The program, named Perfect Citizen, will rely on sensors that will be deployed in networks running critical infrastructure such as the electricity grid and nuclear-power plants.

It will be able to detect any attempt by foreign saboteurs to launch a cyber-attack .

But privacy campaigners have reacted furiously, saying that 'mission creep' will make it easy for security forces to effectively spy on normal citizens.

Inside the control room

Inside the control room at a US nuclear power station. US security chiefs fear key infrastructure could be at risk from cyber-attack

U.S. intelligence officials are concerned about Chinese and Russian surveillance of computer systems that control key parts of the U.S. infrastructure.
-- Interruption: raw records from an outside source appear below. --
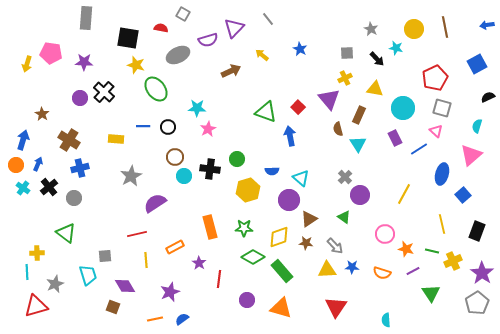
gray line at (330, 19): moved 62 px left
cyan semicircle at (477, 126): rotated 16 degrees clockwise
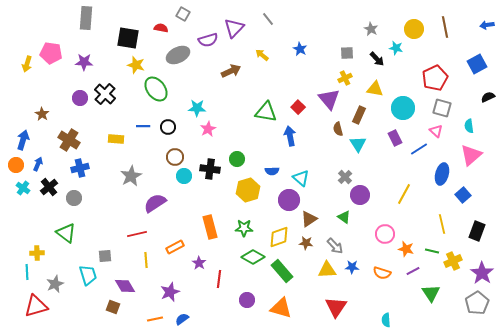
black cross at (104, 92): moved 1 px right, 2 px down
green triangle at (266, 112): rotated 10 degrees counterclockwise
cyan semicircle at (477, 126): moved 8 px left; rotated 24 degrees counterclockwise
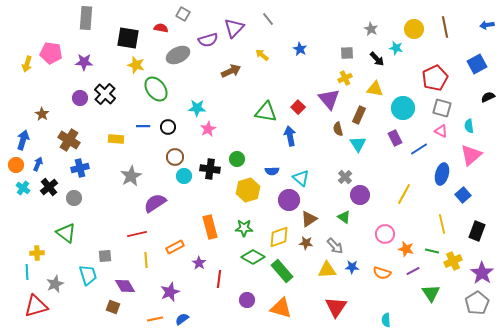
pink triangle at (436, 131): moved 5 px right; rotated 16 degrees counterclockwise
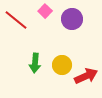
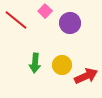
purple circle: moved 2 px left, 4 px down
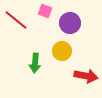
pink square: rotated 24 degrees counterclockwise
yellow circle: moved 14 px up
red arrow: rotated 35 degrees clockwise
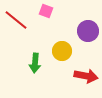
pink square: moved 1 px right
purple circle: moved 18 px right, 8 px down
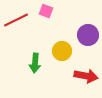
red line: rotated 65 degrees counterclockwise
purple circle: moved 4 px down
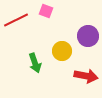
purple circle: moved 1 px down
green arrow: rotated 24 degrees counterclockwise
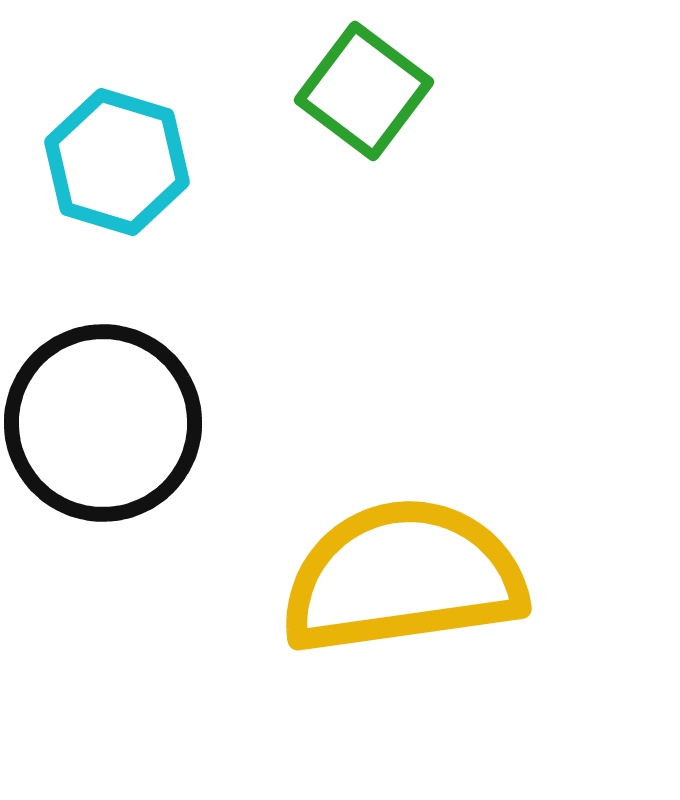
Today the National Security Agency (NSA) attempted to play down fears that the project will be used to spy on citizens.

The program is 'purely a vulnerabilities-assessment and capabilities-development contract,' Judith Emmel, an NSA spokeswoman.

'This is a research and engineering effort,' she said. 'There is no monitoring activity involved, and no sensors are employed in this endeavour.'

A US military official have dismissed privacy concerns and claim that intrusion into the private lives of citizens is no worse than that from speed cameras.

Perfect Citizen is a 'logical extension' of work employed in the past to protect critical infrastructure from sabotage, he said.

Defence firm Raytheon won a contract for the classified work's initial phase valued at up to $100 million, according to the Wall Street Journal.

'You've got to instrument the network to know what's going on, so you have situational awareness to take action,' a military source told the paper.

'This contract provides a set of technical solutions that help the National Security Agency better understand the threats to national security networks,' Emmel said.

'Any suggestions that there are illegal or invasive domestic activities associated with this contracted effort are simply not true,' Emmel said.

'We strictly adhere to both the spirit and the letter of U.S. laws and regulations.'

Earlier this year Google's email service, GMail, came under attack from Chinese hackers trying to access the accounts of human rights activists in the country.

U.S. Deputy Secretary of Defence William Lynn said last month that more than 100 intelligence agencies and foreign militaries were actively trying to penetrate U.S. computer systems.

He said that 'weapons-system blueprints are among the documents that have been compromised.'

The United States must be able to operate freely in cyberspace amid dangers of 'remote sabotage,' General Keith Alexander said June 3 in his first public remarks as head of U.S. Cyber Command.

Cyber Command was set up in May to protect U.S. interests in cyberspace.